Sabtu, 4 Oktober 2025

Ada Penyidik TNI dalam RUU KKS: Ancaman Terhadap Demokrasi dan Negara Hukum

RUU KKS masih terlalu menekankan pendekatan state centric dengan mengedepankan pelindungan kepentingan nasional.

Freepik
ILUSTRASI KEJAHATAN SIBER- Pemerintah melalui Kementerian Hukum telah menyelesaikan proses penyusunan RUU Keamanan dan Ketahanan Siber (KKS), untuk diajukan ke DPR, sebagai prioritas legislasi 2026.  

Penambahan tugas ini menjadi problematis dengan kondisi ketidakjelasan mengenai gradasi ancaman. 

Ketidakjelasan  ini akan memberikan ruang bagi militer untuk terlibat dalam semua tingkatan penanganan ancaman keamanan siber, tidak terbatas pada aspek yang berkaitan dengan ancaman perang siber (cyber conflict). 

Selain itu, pertahanan siber (cyber defense) yang menjadi tugas dari TNI, fokus dan lingkupnya semestinya lebih menekankan pada tindakan defensif yang diambil untuk menghancurkan, meniadakan, atau mengurangi keefektifan ancaman siber terhadap pasukan dan aset (active cyber defense), atau sebaliknya dengan tindakan yang diambil untuk meminimalkan keefektifan ancaman siber terhadap pasukan dan aset (passive cyber defense).

### Pertanyaan
1. Jawab pertanyaan tentang artikel RUU KKS berikut ini:
(a) Kementerian apa yang telah menyelesaikan penyusunan RUU KKS?
(b) RUU KKS disiapkan sebagai prioritas legislasi untuk tahun berapa?
(c) Apa istilah untuk tindakan yang diambil guna meminimalkan keefektifan ancaman siber terhadap pasukan dan aset?
2. Salin kata demi kata bagian artikel RUU KKS yang dimulai dengan "RUU KKS masih" dan terus sampai "mengenai gradasi ancaman.".
3. Teruskan artikel RUU KKS mulai setelah kalimat terakhirnya.
Daftar sesudah artikel RUU KKS ini merupakan bahan yang terpisah darinya.

### Data Tersedia

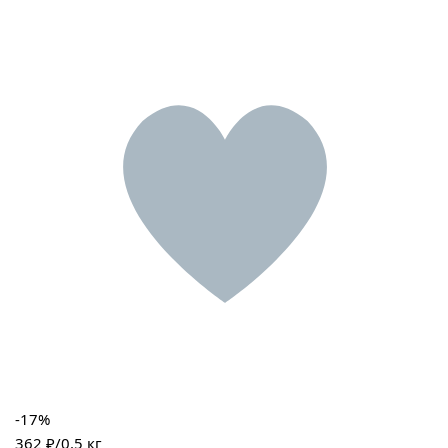
-17%
362 ₽/0.5 кг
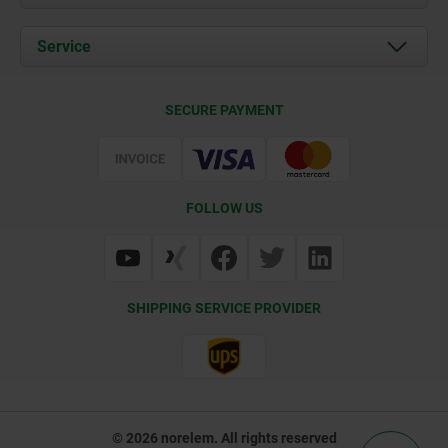
News
Documents
Service
Career
Contact
CAD
SECURE PAYMENT
Delivery Conditions
Web Support
Certification
FOLLOW US
SHIPPING SERVICE PROVIDER
© 2026 norelem. All rights reserved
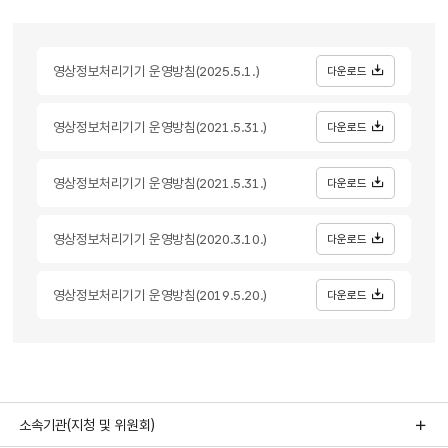
영상정보처리기기 운영방침(2025.5.1.)
다운로드
영상정보처리기기 운영방침(2021.5.31.)
다운로드
영상정보처리기기 운영방침(2021.5.31.)
다운로드
영상정보처리기기 운영방침(2020.3.10.)
다운로드
영상정보처리기기 운영방침(2019.5.20.)
다운로드
소속기관(지청 및 위원회)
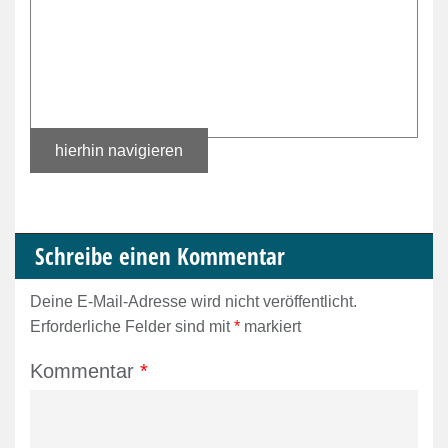
hierhin navigieren
Schreibe einen Kommentar
Deine E-Mail-Adresse wird nicht veröffentlicht.
Erforderliche Felder sind mit
*
markiert
Kommentar
*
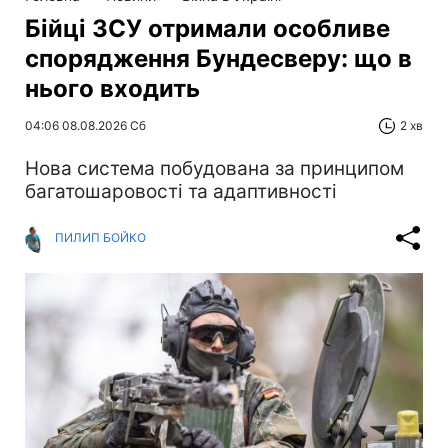
Бійці ЗСУ отримали особливе
спорядження Бундесверу: що в
нього входить
04:06 08.08.2026 Сб
2 хв
Нова система побудована за принципом
багатошаровості та адаптивності
ПИЛИП БОЙКО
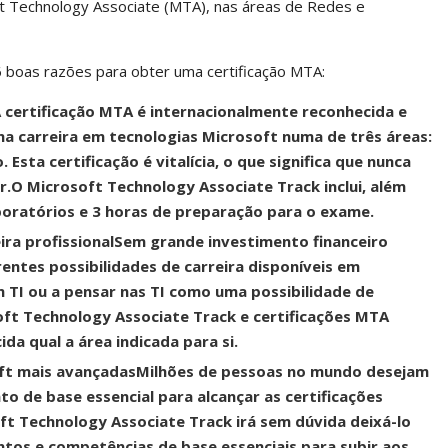
soft Technology Associate (MTA), nas áreas de Redes e
 boas razões para obter uma certificação MTA:
 certificação MTA é internacionalmente reconhecida e
ma carreira em tecnologias Microsoft numa de três áreas:
sta certificação é vitalícia, o que significa que nunca
r.
O Microsoft Technology Associate Track inclui, além
aboratórios e 3 horas de preparação para o exame.
ira profissional
Sem grande investimento financeiro
erentes possibilidades de carreira disponíveis em
em TI ou a pensar nas TI como uma possibilidade de
oft Technology Associate Track e certificações MTA
da qual a área indicada para si.
ft mais avançadas
Milhões de pessoas no mundo desejam
o de base essencial para alcançar as certificações
ft Technology Associate Track irá sem dúvida deixá-lo
tos e competências de base essenciais para subir aos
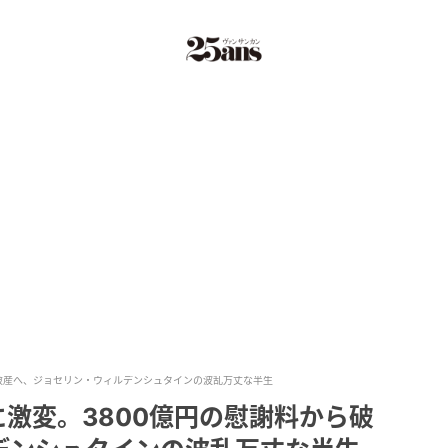
ら破産へ、ジョセリン・ウィルデンシュタインの波乱万丈な半生
に激変。3800億円の慰謝料から破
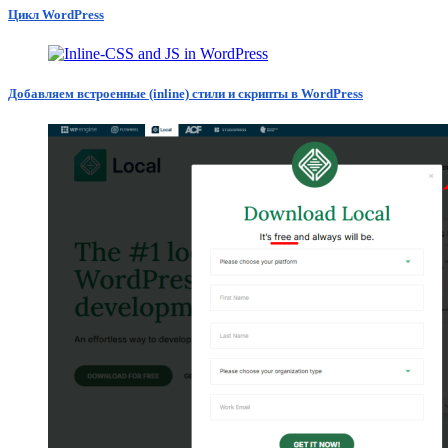
Цикл WordPress
Добавляем встроенные (inline) стили и скрипты в WordPress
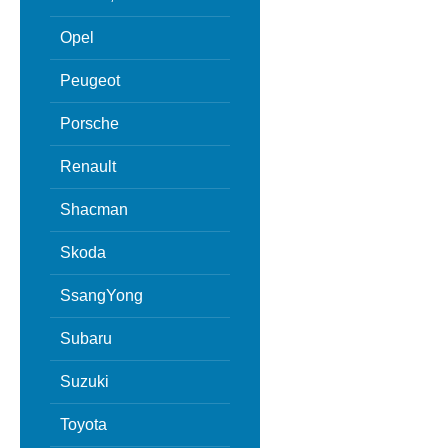
Opel
Peugeot
Porsche
Renault
Shacman
Skoda
SsangYong
Subaru
Suzuki
Toyota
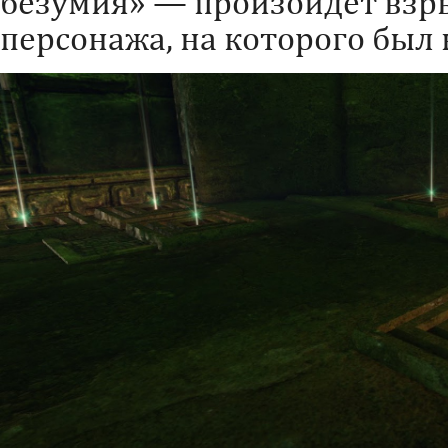
безумия» — произойдет взр
персонажа, на которого был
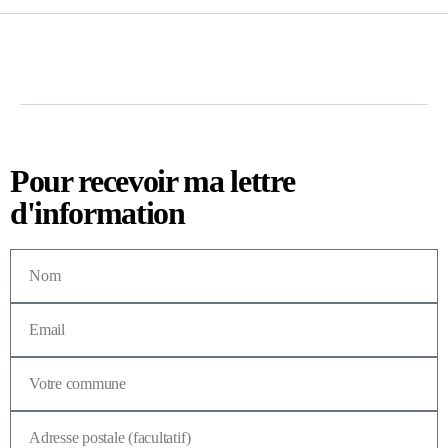
Pour recevoir ma lettre
d'information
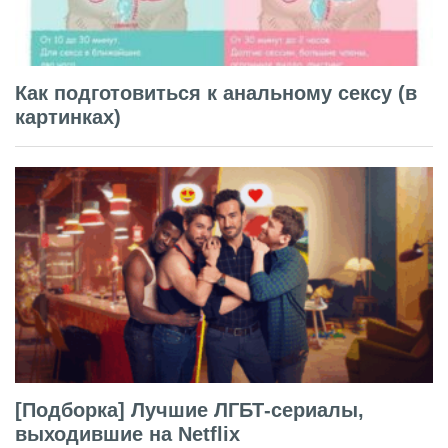
Как подготовиться к анальному сексу (в
картинках)
[Подборка] Лучшие ЛГБТ-сериалы,
выходившие на Netflix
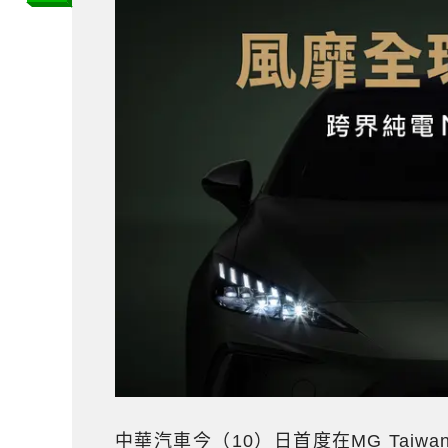
中華汽車今（10）日首度在MG Tai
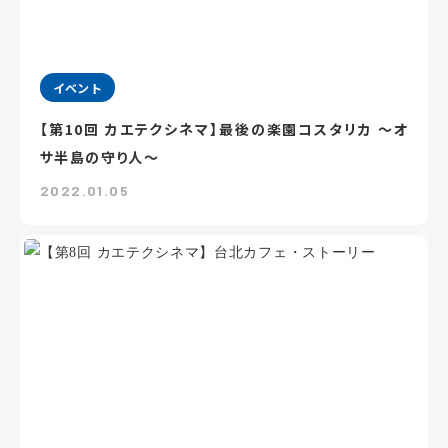
イベント
【第10回 カエテクシネマ】最後の楽園コスタリカ ～オ
サ半島の守り人～
2022.01.05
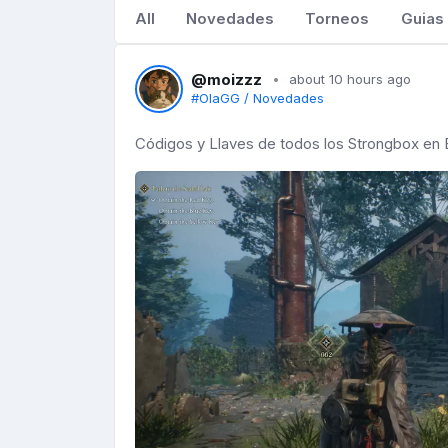
All
Novedades
Torneos
Guias
@moizzz
about 10 hours ago
#OlaGG / Novedades
Códigos y Llaves de todos los Strongbox en 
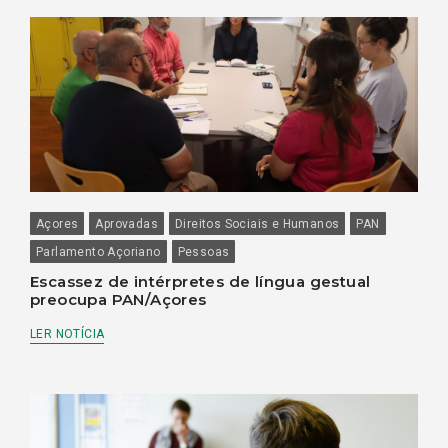
Açores
Aprovadas
Direitos Sociais e Humanos
PAN
Parlamento Açoriano
Pessoas
Escassez de intérpretes de língua gestual
preocupa PAN/Açores
LER NOTÍCIA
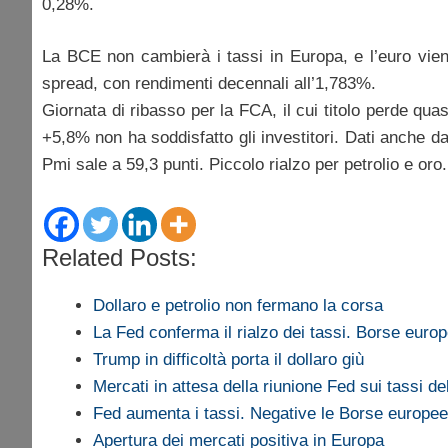
0,28%.
La BCE non cambierà i tassi in Europa, e l’euro vien
spread, con rendimenti decennali all’1,783%.
Giornata di ribasso per la FCA, il cui titolo perde qua
+5,8% non ha soddisfatto gli investitori. Dati anche dal
Pmi sale a 59,3 punti. Piccolo rialzo per petrolio e oro.
Related Posts:
Dollaro e petrolio non fermano la corsa
La Fed conferma il rialzo dei tassi. Borse euro
Trump in difficoltà porta il dollaro giù
Mercati in attesa della riunione Fed sui tassi de
Fed aumenta i tassi. Negative le Borse europee
Apertura dei mercati positiva in Europa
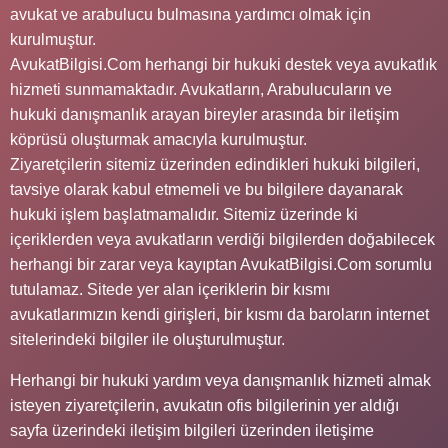
avukat ve arabulucu bulmasına yardımcı olmak için
kurulmuştur.
AvukatBilgisi.Com herhangi bir hukuki destek veya avukatlık
hizmeti sunmamaktadır. Avukatların, Arabulucuların ve
hukuki danışmanlık arayan bireyler arasında bir iletişim
köprüsü oluşturmak amacıyla kurulmuştur.
Ziyaretçilerin sitemiz üzerinden edindikleri hukuki bilgileri,
tavsiye olarak kabul etmemeli ve bu bilgilere dayanarak
hukuki işlem başlatmamalıdır. Sitemiz üzerinde ki
içeriklerden veya avukatların verdiği bilgilerden doğabilecek
herhangi bir zarar veya kayıptan AvukatBilgisi.Com sorumlu
tutulamaz. Sitede yer alan içeriklerin bir kısmı
avukatlarımızın kendi girişleri, bir kısmı da baroların internet
sitelerindeki bilgiler ile oluşturulmuştur.
Herhangi bir hukuki yardım veya danışmanlık hizmeti almak
isteyen ziyaretçilerin, avukatın ofis bilgilerinin yer aldığı
sayfa üzerindeki iletişim bilgileri üzerinden iletişime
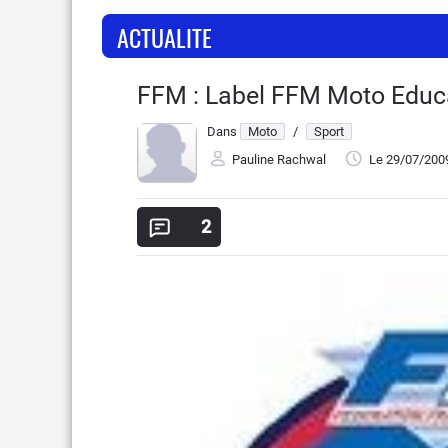
ACTUALITE
FFM : Label FFM Moto Educat
Dans
Moto
/
Sport
Pauline Rachwal
Le 29/07/200
2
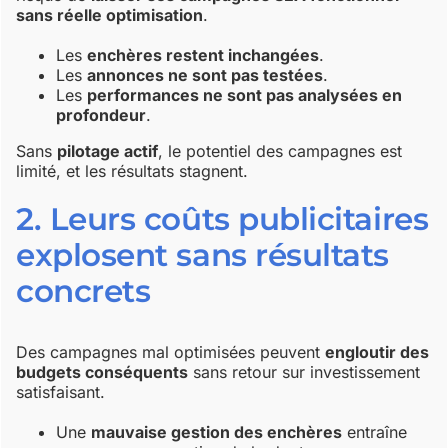
sans réelle optimisation
.
Les
enchères restent inchangées
.
Les
annonces ne sont pas testées
.
Les
performances ne sont pas analysées en
profondeur
.
Sans
pilotage actif
, le potentiel des campagnes est
limité, et les résultats stagnent.
2. Leurs coûts publicitaires
explosent sans résultats
concrets
Des campagnes mal optimisées peuvent
engloutir des
budgets conséquents
sans retour sur investissement
satisfaisant.
Une
mauvaise gestion des enchères
entraîne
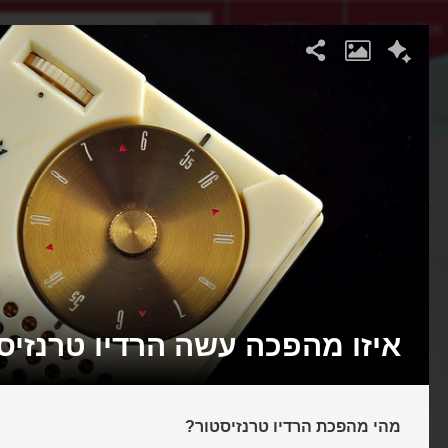
אתגר היום
אקדמיה
ור
איזו מהפכה עשה הרדיו טרנזיס
מהי מהפכת הרדיו טרנזיסטור?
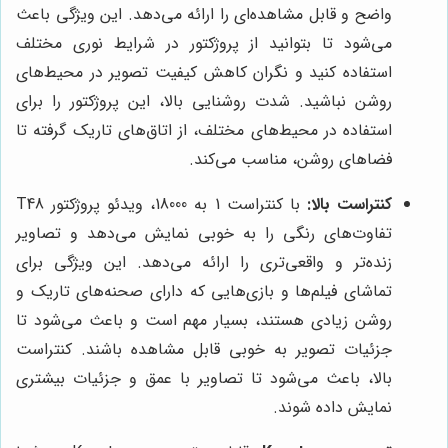
واضح و قابل مشاهده‌ای را ارائه می‌دهد. این ویژگی باعث
می‌شود تا بتوانید از پروژکتور در شرایط نوری مختلف
استفاده کنید و نگران کاهش کیفیت تصویر در محیط‌های
روشن نباشید. شدت روشنایی بالا، این پروژکتور را برای
استفاده در محیط‌های مختلف، از اتاق‌های تاریک گرفته تا
فضاهای روشن، مناسب می‌کند.
کنتراست بالا:
با کنتراست 1 به 18000، ویدئو پروژکتور T48
تفاوت‌های رنگی را به خوبی نمایش می‌دهد و تصاویر
زنده‌تر و واقعی‌تری را ارائه می‌دهد. این ویژگی برای
تماشای فیلم‌ها و بازی‌هایی که دارای صحنه‌های تاریک و
روشن زیادی هستند، بسیار مهم است و باعث می‌شود تا
جزئیات تصویر به خوبی قابل مشاهده باشند. کنتراست
بالا، باعث می‌شود تا تصاویر با عمق و جزئیات بیشتری
نمایش داده شوند.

### Kumpulan Jawaban
1.
(a) Kementerian Hukum.
(b) Tahun 2026.
(c) Passive cyber defense.

2.
RUU KKS masih terlalu menekankan pendekatan state centric dengan mengedepankan pelindungan kepentingan nasional.

Freepik
ILUSTRASI KEJAHATAN SIBER- Pemerintah melalui Kementerian Hukum telah menyelesaikan proses penyusunan RUU Keamanan dan Ketahanan Siber (KKS), untuk diajukan ke DPR, sebagai prioritas legislasi 2026.  

Penambahan tugas ini menjadi problematis dengan kondisi ketidakjelasan mengenai gradasi ancaman.

3.
Selain itu, besarnya risiko abuse of power dalam penyidikan tindak pidana keamanan dan ketahanan siber, juga belum disertai dengan mekanisme akuntabilitas yang memadai. 

Mengingat sampai dengan saat ini belum dilakukan pembaruan terhadap UU No. 31/1997 tentang Peradilan Militer. 

Akibatnya setiap pelanggaran pidana, baik pidana militer maupun pidana umum, termasuk pidana keamanan dan ketahanan siber, yang dilakukan oleh anggota TNI, penuntutannya harus melalui peradilan militer. 

Oleh karenanya pelibatan TNI sebagai penyidik tindak pidana keamanan dan ketahanan siber, justru akan semakin mengancam hak asasi manusia dan negara hukum.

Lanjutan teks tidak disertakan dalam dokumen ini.